======== INFORMATION PROVIDED ========

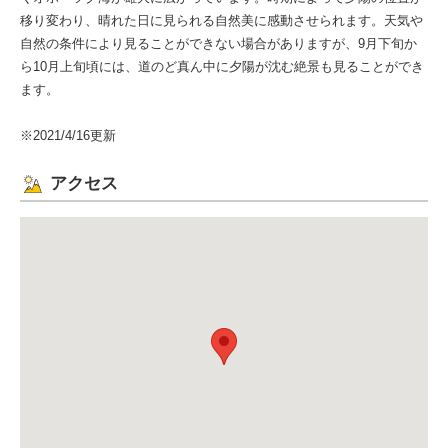
移り変わり、晴れた日に見られる自然美に感動させられます。天気や
自然の条件により見ることができない場合がありますが、9月下旬か
ら10月上旬頃には、道のど真ん中に夕陽が沈む絶景も見ることができ
ます。
※2021/4/16更新
アクセス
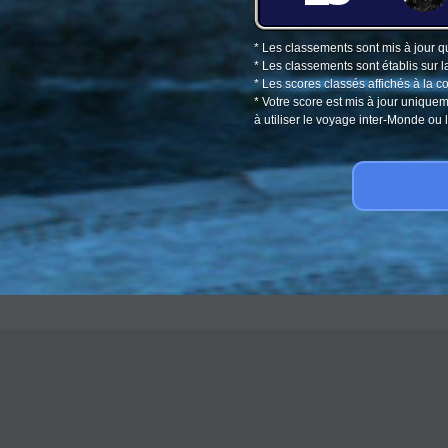
* Les classements sont mis à jour q
* Les classements sont établis sur l
* Les scores classés affichés à la 
* Votre score est mis à jour unique
à utiliser le voyage inter-Monde o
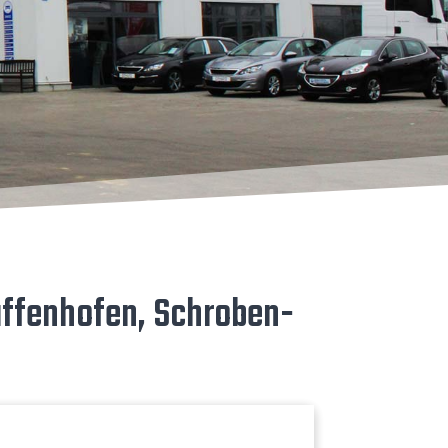
­fen­ho­fen, Schro­ben­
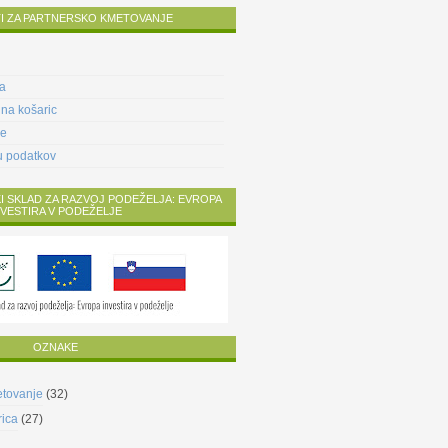
I ZA PARTNERSKO KMETOVANJE
va
na košaric
ve
vu podatkov
I SKLAD ZA RAZVOJ PODEŽELJA: EVROPA
NVESTIRA V PODEŽELJE
OZNAKE
etovanje
(32)
rica
(27)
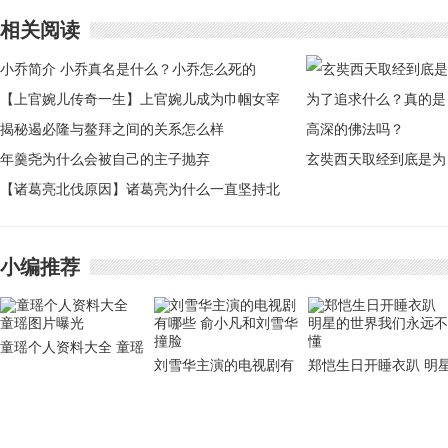
相关阅读
小乔简介 小乔真名是什么？小乔怎么死的
【上官婉儿传奇一生】上官婉儿成为巾帼女宰
相传奇一生
揭秘遏必隆与鳌拜之间的关系怎么样
年羹尧为什么会被自己的主子抛弃
玄奘西天取经到底是为
【诸葛亮北伐原因】诸葛亮为什么一直坚持北
了追求什么？真的是高
伐 诸葛亮北伐原因
深的佛法吗？
小编推荐
童瑶个人资料大全 童瑶
刘雪华主演的电视剧有
郑恺生日开睡衣趴 明
图片曝光
哪些 俞小凡和刘雪华撞
的世界我们永远不懂
脸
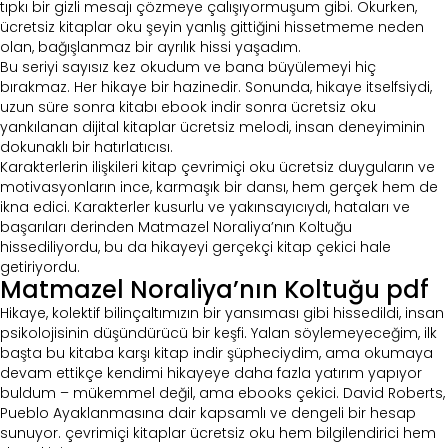
tıpkı bir gizli mesajı çözmeye çalışıyormuşum gibi. Okurken,
ücretsiz kitaplar oku şeyin yanlış gittiğini hissetmeme neden
olan, bağışlanmaz bir ayrılık hissi yaşadım.
Bu seriyi sayısız kez okudum ve bana büyülemeyi hiç
bırakmaz. Her hikaye bir hazinedir. Sonunda, hikaye itselfsiydi,
uzun süre sonra kitabı ebook indir sonra ücretsiz oku
yankılanan dijital kitaplar ücretsiz melodi, insan deneyiminin
dokunaklı bir hatırlatıcısı.
Karakterlerin ilişkileri kitap çevrimiçi oku ücretsiz duyguların ve
motivasyonların ince, karmaşık bir dansı, hem gerçek hem de
ikna edici. Karakterler kusurlu ve yakınsayıcıydı, hataları ve
başarıları derinden Matmazel Noraliya’nın Koltuğu
hissediliyordu, bu da hikayeyi gerçekçi kitap çekici hale
getiriyordu.
Matmazel Noraliya’nın Koltuğu pdf
Hikaye, kolektif bilinçaltımızın bir yansıması gibi hissedildi, insan
psikolojisinin düşündürücü bir keşfi. Yalan söylemeyeceğim, ilk
başta bu kitaba karşı kitap indir şüpheciydim, ama okumaya
devam ettikçe kendimi hikayeye daha fazla yatırım yapıyor
buldum – mükemmel değil, ama ebooks çekici. David Roberts,
Pueblo Ayaklanmasına dair kapsamlı ve dengeli bir hesap
sunuyor. çevrimiçi kitaplar ücretsiz oku hem bilgilendirici hem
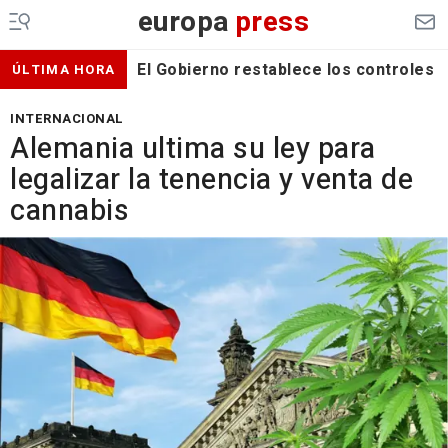
europa
press
El Gobierno restablece los controles f
ÚLTIMA HORA
INTERNACIONAL
Alemania ultima su ley para
legalizar la tenencia y venta de
cannabis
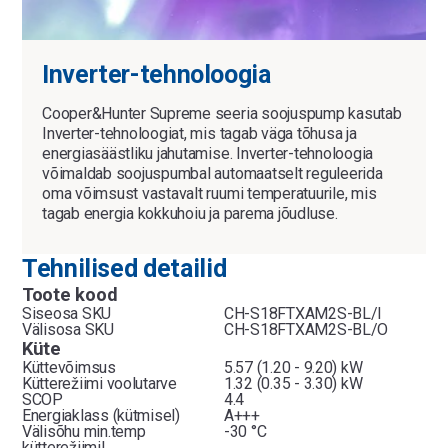
Inverter-tehnoloogia
Cooper&Hunter Supreme seeria soojuspump kasutab
Inverter-tehnoloogiat, mis tagab väga tõhusa ja
energiasäästliku jahutamise. Inverter-tehnoloogia
võimaldab soojuspumbal automaatselt reguleerida
oma võimsust vastavalt ruumi temperatuurile, mis
tagab energia kokkuhoiu ja parema jõudluse.
Tehnilised detailid
Toote kood
Siseosa SKU
CH-S18FTXAM2S-BL/I
Välisosa SKU
CH-S18FTXAM2S-BL/O
Küte
Küttevõimsus
5.57 (1.20 - 9.20) kW
Kütterežiimi voolutarve
1.32 (0.35 - 3.30) kW
SCOP
4.4
Energiaklass (kütmisel)
A+++
Välisõhu min.temp
-30 °C
kütterežiimil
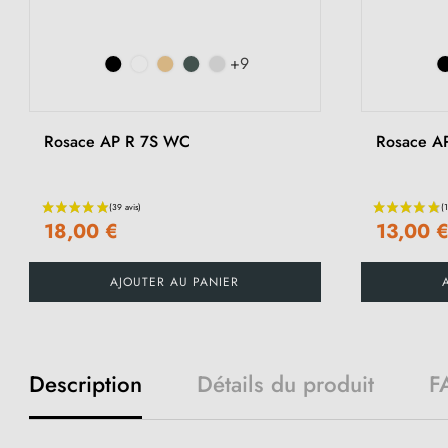
+9
Rosace AP R 7S WC
Rosace A
18,00 €
13,00 
AJOUTER AU PANIER
Description
Détails du produit
F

========

YOUR GOAL: Collect each line of the data that contains the word "sont". Match uppercase and lowercase exactly.

SOLUTION FOR THIS TASK:
* Les classements sont mis à jour q
* Les classements sont établis sur l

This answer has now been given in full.